The functional links between soda lake microorganisms and their ecophysiological roles in the cycling of major elements in soda lakes are poorly understood. The occurrence of diverse functional groups illustrates that soda lakes harbor complex microbial food webs that interconnect various biological cycles via redox coupling. Direct measurement of microbial processes and construction of elemental budgets are now needed to understand which processes are significant and how they interact in the soda lake ecosystem. To gain deeper insights into the functional guilds of microorganisms mediating the various biogeochemical processes, next-generation sequencing can be combined with advanced microbial ecology techniques such as SIP and Raman-FISH (Neufeld and Murrell, 2007).

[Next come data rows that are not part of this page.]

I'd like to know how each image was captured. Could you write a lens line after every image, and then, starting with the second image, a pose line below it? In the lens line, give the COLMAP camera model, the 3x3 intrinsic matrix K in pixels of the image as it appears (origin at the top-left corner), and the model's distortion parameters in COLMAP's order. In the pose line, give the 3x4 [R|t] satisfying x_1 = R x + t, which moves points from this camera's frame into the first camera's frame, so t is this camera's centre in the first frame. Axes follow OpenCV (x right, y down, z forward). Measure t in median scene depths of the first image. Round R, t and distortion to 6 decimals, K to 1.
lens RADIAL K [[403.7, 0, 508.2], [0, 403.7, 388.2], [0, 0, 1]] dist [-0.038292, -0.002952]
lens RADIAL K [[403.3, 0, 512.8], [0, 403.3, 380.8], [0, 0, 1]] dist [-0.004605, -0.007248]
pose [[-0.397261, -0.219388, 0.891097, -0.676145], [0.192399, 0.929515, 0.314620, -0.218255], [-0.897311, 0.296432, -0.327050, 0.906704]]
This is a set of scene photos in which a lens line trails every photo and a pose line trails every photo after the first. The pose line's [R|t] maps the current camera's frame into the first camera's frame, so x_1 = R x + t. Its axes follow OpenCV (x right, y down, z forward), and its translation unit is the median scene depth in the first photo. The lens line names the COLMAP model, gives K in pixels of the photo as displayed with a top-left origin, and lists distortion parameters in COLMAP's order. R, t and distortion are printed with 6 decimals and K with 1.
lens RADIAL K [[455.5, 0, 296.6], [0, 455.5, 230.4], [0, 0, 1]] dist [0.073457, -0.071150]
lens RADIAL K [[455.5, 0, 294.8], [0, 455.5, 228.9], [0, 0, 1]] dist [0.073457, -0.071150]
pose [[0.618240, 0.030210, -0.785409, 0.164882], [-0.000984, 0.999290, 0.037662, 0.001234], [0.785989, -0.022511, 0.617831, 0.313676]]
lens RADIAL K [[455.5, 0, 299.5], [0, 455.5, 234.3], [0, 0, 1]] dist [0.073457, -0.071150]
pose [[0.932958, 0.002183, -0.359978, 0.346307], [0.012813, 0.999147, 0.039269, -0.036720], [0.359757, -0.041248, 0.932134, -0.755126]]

The use of microarrays, such as PhyloChip and GeoChip (Andersen et al., 2010), in conjunction with the measurement of specific biogeochemical parameters will aid in the rapid comparative profiling of the structure and activity of soda lake microbial communities on a spatiotemporal scale. Interestingly, microbial ecology studies conducted so far in soda lakes have been restricted to the bacterial and archaeal domains of life and little is known about the diversity, abundance and activity of micro-eukaryotes in such lakes. Similarly, information on the nature of trophic interactions between the various soda lake microbes and their gross contribution towards maintenance of overall ecosystem health is lacking. Future efforts in these areas will be important and productive.

Serious conservation and ecosystem management is needed to protect soda lakes, which may be perturbed by anthropogenic activity (Gebre-Mariam, 1998; Chakravarty, 2009). Microbial diversity of soda lake ecosystems is not only central to our better understanding of the limits of life at extreme pH but also to our search for novel useful biomolecules.